Count the lines below that contain the string "Valentine", where case must match. Reply with the number alone.

····················

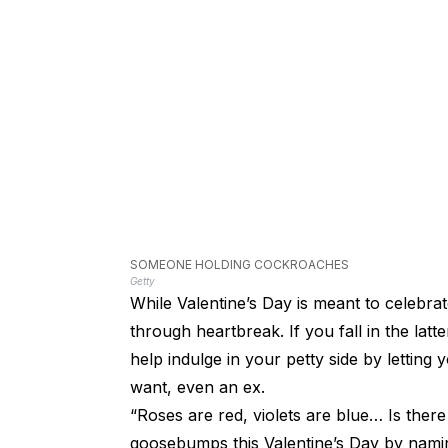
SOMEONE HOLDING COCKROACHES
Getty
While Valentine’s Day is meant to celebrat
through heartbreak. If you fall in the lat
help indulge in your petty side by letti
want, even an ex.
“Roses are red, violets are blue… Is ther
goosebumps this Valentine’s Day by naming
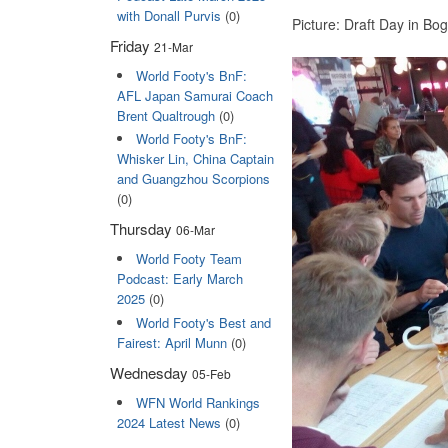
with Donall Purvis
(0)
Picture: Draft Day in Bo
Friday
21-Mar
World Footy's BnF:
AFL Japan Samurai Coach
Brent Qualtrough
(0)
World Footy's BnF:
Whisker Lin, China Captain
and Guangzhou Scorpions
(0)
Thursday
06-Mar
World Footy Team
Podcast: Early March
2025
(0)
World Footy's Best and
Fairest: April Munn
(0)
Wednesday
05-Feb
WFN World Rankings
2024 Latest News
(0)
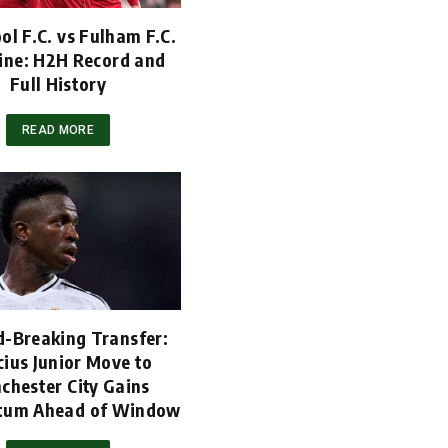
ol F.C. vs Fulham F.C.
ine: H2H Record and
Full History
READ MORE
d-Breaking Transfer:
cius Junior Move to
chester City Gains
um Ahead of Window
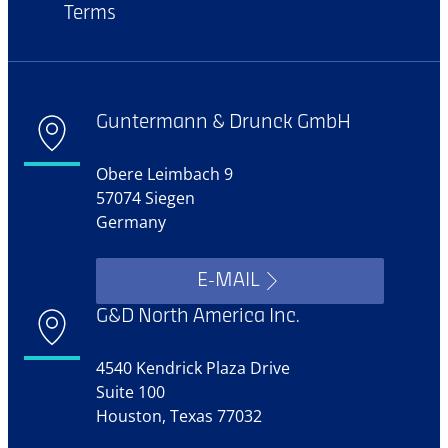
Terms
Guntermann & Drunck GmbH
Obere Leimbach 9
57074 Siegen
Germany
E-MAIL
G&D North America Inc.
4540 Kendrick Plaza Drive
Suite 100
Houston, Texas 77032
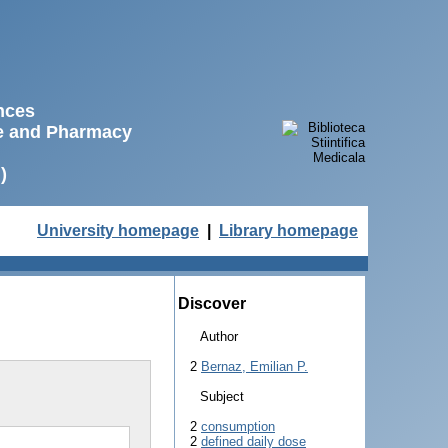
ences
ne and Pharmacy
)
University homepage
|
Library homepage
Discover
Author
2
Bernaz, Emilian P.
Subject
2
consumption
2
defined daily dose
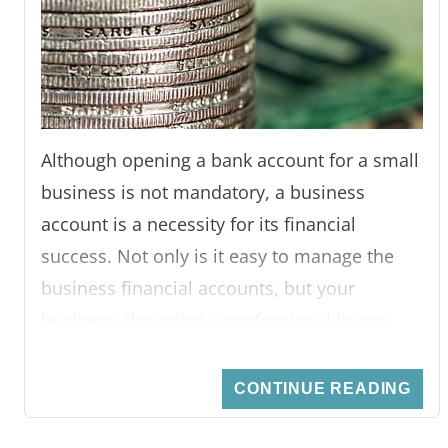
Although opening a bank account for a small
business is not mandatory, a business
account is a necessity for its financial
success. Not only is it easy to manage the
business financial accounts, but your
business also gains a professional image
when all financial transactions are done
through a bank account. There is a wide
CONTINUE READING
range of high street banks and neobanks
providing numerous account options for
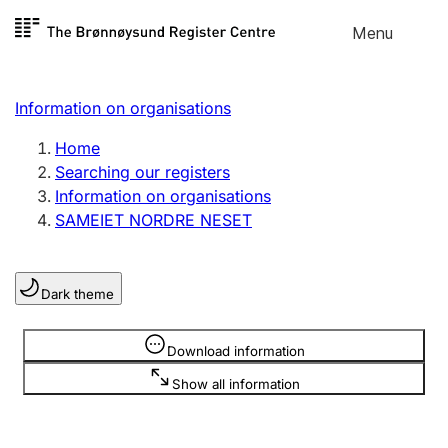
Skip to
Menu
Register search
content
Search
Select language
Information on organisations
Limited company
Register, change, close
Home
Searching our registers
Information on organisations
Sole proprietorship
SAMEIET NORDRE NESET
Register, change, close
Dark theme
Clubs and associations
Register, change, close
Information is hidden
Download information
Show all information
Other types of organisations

····················

ANSWER FOR THIS EXERCISE:
2